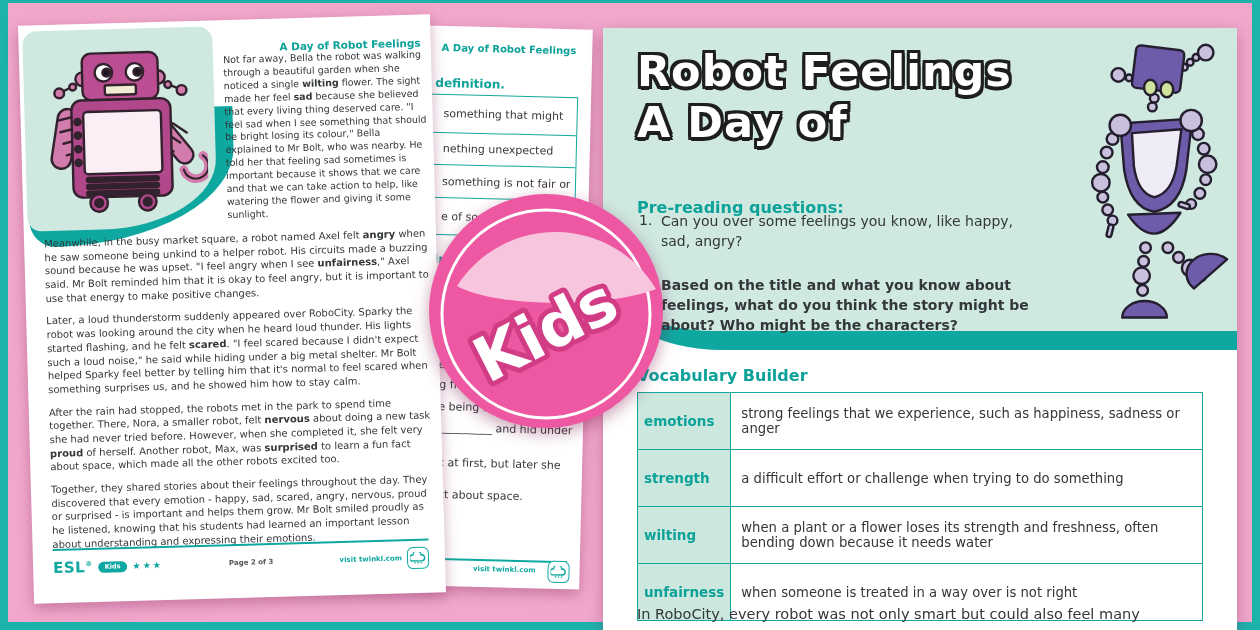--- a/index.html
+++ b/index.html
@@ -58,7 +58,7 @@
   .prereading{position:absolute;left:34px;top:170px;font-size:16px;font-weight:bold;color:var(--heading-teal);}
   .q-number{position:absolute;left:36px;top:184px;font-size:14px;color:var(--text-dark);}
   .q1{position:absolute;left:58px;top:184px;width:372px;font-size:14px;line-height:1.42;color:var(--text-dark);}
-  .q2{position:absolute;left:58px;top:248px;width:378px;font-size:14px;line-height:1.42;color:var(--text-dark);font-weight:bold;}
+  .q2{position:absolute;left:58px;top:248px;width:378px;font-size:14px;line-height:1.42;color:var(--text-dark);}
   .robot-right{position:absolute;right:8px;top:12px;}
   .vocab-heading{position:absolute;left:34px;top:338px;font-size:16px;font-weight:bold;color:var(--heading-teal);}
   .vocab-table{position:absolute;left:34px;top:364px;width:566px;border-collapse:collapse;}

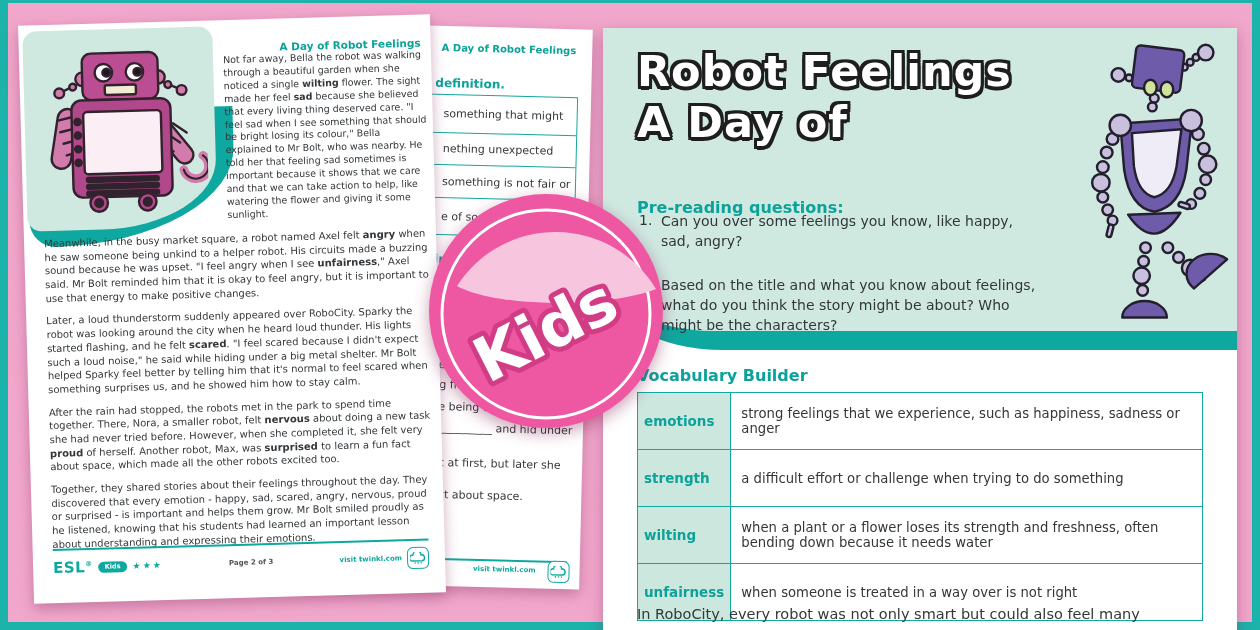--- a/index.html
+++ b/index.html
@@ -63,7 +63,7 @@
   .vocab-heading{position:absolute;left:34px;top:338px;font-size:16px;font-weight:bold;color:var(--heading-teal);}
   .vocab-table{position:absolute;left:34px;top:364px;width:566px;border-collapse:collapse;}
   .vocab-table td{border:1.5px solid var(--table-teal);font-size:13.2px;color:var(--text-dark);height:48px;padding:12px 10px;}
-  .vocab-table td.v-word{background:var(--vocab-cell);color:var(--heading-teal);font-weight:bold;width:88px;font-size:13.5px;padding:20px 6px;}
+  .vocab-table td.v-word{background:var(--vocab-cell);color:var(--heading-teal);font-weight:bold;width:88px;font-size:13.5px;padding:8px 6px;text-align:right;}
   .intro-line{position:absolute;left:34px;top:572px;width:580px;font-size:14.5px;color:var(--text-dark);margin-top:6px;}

## Exercise instructions
Repeat the data exactly as written, but without the pictures.

## Answer box
--- a/index.html
+++ b/index.html
@@ -58,7 +58,7 @@
   .prereading{position:absolute;left:34px;top:170px;font-size:16px;font-weight:bold;color:var(--heading-teal);}
   .q-number{position:absolute;left:36px;top:184px;font-size:14px;color:var(--text-dark);}
   .q1{position:absolute;left:58px;top:184px;width:372px;font-size:14px;line-height:1.42;color:var(--text-dark);}
-  .q2{position:absolute;left:58px;top:248px;width:378px;font-size:14px;line-height:1.42;color:var(--text-dark);font-weight:bold;}
+  .q2{position:absolute;left:58px;top:248px;width:378px;font-size:14px;line-height:1.42;color:var(--text-dark);}
   .robot-right{position:absolute;right:8px;top:12px;}
   .vocab-heading{position:absolute;left:34px;top:338px;font-size:16px;font-weight:bold;color:var(--heading-teal);}
   .vocab-table{position:absolute;left:34px;top:364px;width:566px;border-collapse:collapse;}

--- a/index.html
+++ b/index.html
@@ -63,7 +63,7 @@
   .vocab-heading{position:absolute;left:34px;top:338px;font-size:16px;font-weight:bold;color:var(--heading-teal);}
   .vocab-table{position:absolute;left:34px;top:364px;width:566px;border-collapse:collapse;}
   .vocab-table td{border:1.5px solid var(--table-teal);font-size:13.2px;color:var(--text-dark);height:48px;padding:12px 10px;}
-  .vocab-table td.v-word{background:var(--vocab-cell);color:var(--heading-teal);font-weight:bold;width:88px;font-size:13.5px;padding:20px 6px;}
+  .vocab-table td.v-word{background:var(--vocab-cell);color:var(--heading-teal);font-weight:bold;width:88px;font-size:13.5px;padding:8px 6px;text-align:right;}
   .intro-line{position:absolute;left:34px;top:572px;width:580px;font-size:14.5px;color:var(--text-dark);margin-top:6px;}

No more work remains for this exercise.